- [What to produce] Return the data below exactly, but only from the line containing "Generate your first prompt" through the line containing "Database Testing", with both of those lines included.

- [Record excerpts]
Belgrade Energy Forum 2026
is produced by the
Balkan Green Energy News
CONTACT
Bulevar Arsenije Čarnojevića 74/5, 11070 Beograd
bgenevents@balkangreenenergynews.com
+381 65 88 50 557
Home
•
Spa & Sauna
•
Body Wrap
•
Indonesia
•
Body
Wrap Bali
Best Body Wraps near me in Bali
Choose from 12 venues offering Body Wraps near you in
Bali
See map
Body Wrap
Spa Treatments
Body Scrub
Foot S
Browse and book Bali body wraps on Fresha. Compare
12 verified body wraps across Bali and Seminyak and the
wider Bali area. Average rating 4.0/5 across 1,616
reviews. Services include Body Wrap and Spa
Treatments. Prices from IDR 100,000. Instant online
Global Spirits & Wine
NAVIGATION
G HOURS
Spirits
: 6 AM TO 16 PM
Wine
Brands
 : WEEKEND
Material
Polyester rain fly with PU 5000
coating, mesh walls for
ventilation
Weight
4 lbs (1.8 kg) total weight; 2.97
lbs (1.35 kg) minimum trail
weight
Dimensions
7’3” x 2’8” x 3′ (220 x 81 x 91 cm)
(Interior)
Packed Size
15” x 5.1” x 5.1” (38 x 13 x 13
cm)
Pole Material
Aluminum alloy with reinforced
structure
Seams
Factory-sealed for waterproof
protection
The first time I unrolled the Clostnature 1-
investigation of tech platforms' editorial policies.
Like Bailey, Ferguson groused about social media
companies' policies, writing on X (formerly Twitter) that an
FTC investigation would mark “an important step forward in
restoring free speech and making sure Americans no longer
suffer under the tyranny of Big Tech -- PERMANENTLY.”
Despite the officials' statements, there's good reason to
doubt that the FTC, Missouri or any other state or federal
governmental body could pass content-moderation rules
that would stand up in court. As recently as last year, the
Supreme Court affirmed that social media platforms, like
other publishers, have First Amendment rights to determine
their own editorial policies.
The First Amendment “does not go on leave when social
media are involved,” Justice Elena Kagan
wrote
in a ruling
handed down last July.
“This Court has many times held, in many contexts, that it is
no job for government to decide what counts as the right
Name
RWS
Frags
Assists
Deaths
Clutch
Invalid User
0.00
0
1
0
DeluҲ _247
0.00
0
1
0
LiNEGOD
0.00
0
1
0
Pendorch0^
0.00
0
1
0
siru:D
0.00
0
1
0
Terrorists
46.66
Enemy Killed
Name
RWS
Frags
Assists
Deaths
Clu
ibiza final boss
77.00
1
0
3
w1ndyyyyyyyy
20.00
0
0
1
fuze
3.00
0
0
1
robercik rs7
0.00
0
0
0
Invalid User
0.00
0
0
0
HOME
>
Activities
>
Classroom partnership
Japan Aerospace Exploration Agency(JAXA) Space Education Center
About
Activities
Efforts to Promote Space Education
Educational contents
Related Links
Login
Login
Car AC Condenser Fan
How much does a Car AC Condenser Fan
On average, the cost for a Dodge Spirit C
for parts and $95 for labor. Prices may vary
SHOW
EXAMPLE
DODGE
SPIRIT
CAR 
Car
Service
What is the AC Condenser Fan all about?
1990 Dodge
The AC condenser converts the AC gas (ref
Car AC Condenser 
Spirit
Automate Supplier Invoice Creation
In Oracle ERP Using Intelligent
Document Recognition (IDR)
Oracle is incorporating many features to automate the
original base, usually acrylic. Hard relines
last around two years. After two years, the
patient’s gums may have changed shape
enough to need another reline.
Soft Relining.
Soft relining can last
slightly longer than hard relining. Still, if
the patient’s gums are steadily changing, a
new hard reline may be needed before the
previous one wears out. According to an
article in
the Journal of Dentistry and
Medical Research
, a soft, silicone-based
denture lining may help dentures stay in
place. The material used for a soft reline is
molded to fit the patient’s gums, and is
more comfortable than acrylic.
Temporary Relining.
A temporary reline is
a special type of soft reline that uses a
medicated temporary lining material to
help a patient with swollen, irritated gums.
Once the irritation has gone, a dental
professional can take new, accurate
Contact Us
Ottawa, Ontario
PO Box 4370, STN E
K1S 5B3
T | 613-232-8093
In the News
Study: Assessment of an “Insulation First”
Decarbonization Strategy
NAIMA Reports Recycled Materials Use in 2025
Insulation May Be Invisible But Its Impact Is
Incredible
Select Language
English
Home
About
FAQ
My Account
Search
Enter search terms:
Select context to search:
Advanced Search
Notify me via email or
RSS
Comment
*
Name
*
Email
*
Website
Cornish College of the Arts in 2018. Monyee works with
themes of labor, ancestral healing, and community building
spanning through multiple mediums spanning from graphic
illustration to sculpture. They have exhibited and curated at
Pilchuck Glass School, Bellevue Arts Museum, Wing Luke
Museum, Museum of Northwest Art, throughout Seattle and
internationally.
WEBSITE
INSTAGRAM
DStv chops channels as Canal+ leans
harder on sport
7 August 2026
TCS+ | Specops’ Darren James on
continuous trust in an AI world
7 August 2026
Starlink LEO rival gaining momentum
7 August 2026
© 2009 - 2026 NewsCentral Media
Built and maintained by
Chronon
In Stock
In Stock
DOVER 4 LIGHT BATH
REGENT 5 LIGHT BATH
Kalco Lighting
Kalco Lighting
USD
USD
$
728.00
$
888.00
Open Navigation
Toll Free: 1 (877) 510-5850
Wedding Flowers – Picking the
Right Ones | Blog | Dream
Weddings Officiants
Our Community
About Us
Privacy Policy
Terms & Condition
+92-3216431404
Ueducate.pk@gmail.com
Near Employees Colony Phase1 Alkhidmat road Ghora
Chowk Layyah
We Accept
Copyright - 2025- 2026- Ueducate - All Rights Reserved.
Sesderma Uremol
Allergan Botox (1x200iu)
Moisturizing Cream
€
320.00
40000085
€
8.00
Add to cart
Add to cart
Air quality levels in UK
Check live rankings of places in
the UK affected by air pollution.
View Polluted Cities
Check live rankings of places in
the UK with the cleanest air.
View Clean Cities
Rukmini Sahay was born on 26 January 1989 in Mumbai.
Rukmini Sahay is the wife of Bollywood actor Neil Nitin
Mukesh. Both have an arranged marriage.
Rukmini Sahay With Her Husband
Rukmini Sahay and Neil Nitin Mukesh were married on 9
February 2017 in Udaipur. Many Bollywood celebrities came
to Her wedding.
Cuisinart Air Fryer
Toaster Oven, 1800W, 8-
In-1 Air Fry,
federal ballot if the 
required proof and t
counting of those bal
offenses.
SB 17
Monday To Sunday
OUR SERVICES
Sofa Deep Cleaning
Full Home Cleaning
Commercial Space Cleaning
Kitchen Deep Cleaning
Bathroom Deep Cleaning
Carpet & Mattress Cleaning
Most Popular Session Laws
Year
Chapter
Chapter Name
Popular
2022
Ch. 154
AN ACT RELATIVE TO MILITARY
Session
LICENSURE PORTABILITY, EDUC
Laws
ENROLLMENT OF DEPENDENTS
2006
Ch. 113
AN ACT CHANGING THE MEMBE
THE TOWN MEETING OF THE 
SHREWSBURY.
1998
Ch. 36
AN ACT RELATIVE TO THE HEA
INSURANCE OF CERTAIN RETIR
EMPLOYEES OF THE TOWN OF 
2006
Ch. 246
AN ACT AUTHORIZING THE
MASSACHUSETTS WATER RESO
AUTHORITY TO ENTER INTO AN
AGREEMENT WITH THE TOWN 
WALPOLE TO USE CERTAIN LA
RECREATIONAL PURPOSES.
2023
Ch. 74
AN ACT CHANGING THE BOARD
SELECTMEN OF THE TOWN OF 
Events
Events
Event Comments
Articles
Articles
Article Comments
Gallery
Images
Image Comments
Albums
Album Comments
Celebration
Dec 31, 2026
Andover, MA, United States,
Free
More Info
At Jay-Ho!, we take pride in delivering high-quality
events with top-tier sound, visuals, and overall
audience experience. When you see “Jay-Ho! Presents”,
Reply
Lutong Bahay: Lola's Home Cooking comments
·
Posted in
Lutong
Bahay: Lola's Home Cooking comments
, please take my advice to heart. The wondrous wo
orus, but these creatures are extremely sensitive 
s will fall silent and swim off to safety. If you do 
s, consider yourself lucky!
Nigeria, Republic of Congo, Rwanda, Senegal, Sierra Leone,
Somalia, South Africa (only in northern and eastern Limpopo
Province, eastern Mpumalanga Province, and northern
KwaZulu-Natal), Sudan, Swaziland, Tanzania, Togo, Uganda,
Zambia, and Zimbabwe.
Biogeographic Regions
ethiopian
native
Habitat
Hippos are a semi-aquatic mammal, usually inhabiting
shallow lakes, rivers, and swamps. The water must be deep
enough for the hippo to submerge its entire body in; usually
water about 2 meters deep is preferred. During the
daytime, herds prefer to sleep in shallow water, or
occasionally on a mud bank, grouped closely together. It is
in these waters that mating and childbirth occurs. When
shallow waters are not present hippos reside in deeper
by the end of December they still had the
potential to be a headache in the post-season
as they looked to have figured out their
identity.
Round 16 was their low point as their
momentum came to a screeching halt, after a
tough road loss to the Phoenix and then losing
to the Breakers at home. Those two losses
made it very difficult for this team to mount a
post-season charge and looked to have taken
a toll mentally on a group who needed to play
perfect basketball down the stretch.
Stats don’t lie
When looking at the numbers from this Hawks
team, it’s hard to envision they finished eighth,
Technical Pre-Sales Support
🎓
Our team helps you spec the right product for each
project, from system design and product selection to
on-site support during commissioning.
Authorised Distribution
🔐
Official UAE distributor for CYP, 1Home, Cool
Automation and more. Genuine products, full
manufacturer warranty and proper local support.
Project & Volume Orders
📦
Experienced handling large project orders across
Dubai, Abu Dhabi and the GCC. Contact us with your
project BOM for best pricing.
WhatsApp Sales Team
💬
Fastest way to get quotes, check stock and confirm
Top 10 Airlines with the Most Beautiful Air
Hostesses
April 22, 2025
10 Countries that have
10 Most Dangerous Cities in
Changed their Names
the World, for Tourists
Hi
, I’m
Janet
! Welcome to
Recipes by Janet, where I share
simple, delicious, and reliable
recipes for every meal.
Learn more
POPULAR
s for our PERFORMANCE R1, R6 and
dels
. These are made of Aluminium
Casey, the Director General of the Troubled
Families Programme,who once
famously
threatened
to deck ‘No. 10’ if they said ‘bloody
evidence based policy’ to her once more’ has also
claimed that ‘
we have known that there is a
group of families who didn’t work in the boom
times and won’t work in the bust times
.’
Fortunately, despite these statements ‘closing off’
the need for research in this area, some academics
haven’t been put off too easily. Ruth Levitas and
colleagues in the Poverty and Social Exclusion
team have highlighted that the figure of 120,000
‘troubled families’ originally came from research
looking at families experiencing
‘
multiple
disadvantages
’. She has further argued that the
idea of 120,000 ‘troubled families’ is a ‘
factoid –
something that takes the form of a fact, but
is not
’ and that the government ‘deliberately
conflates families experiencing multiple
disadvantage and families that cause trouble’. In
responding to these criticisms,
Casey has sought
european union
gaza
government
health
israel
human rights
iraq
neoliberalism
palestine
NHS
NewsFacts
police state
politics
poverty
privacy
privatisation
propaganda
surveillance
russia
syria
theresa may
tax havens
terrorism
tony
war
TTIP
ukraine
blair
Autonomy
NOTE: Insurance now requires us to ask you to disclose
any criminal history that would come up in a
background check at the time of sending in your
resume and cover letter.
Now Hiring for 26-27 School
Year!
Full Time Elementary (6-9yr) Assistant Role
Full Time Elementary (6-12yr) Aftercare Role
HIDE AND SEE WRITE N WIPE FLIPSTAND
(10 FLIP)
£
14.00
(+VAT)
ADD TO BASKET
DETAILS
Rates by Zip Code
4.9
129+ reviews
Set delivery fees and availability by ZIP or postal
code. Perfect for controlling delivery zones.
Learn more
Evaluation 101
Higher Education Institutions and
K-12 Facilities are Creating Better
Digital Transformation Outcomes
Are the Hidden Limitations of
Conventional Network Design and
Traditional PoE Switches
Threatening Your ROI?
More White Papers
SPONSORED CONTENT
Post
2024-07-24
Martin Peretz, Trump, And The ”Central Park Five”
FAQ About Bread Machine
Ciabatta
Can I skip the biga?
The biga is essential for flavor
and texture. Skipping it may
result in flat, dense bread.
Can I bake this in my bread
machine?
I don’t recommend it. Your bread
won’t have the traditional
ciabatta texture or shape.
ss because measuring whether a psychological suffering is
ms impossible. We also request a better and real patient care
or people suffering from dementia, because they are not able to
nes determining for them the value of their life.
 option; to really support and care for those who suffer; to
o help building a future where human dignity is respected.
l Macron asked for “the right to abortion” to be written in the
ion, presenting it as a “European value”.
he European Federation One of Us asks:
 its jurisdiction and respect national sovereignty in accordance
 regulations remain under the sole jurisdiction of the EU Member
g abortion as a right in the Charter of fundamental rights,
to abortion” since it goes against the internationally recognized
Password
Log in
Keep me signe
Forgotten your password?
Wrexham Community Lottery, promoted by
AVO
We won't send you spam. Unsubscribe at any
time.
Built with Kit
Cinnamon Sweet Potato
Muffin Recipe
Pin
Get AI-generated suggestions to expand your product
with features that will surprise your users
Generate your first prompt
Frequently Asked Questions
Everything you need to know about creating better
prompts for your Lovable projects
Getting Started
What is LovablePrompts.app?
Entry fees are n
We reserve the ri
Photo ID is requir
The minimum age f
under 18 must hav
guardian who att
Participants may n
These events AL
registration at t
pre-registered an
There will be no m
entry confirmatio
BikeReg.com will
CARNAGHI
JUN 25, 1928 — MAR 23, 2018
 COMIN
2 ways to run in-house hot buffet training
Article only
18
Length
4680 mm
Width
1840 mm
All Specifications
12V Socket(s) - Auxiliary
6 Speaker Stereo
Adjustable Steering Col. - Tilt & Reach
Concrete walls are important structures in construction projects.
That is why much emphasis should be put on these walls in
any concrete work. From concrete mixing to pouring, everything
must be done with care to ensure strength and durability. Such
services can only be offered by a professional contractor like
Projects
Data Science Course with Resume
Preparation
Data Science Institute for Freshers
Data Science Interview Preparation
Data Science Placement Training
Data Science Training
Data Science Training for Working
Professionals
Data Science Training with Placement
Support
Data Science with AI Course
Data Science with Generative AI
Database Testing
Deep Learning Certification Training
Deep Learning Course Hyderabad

- [Reply to the exercise]
Generate your first prompt
Frequently Asked Questions
Everything you need to know about creating better
prompts for your Lovable projects
Getting Started
What is LovablePrompts.app?
Entry fees are n
We reserve the ri
Photo ID is requir
The minimum age f
under 18 must hav
guardian who att
Participants may n
These events AL
registration at t
pre-registered an
There will be no m
entry confirmatio
BikeReg.com will
CARNAGHI
JUN 25, 1928 — MAR 23, 2018
 COMIN
2 ways to run in-house hot buffet training
Article only
18
Length
4680 mm
Width
1840 mm
All Specifications
12V Socket(s) - Auxiliary
6 Speaker Stereo
Adjustable Steering Col. - Tilt & Reach
Concrete walls are important structures in construction projects.
That is why much emphasis should be put on these walls in
any concrete work. From concrete mixing to pouring, everything
must be done with care to ensure strength and durability. Such
services can only be offered by a professional contractor like
Projects
Data Science Course with Resume
Preparation
Data Science Institute for Freshers
Data Science Interview Preparation
Data Science Placement Training
Data Science Training
Data Science Training for Working
Professionals
Data Science Training with Placement
Support
Data Science with AI Course
Data Science with Generative AI
Database Testing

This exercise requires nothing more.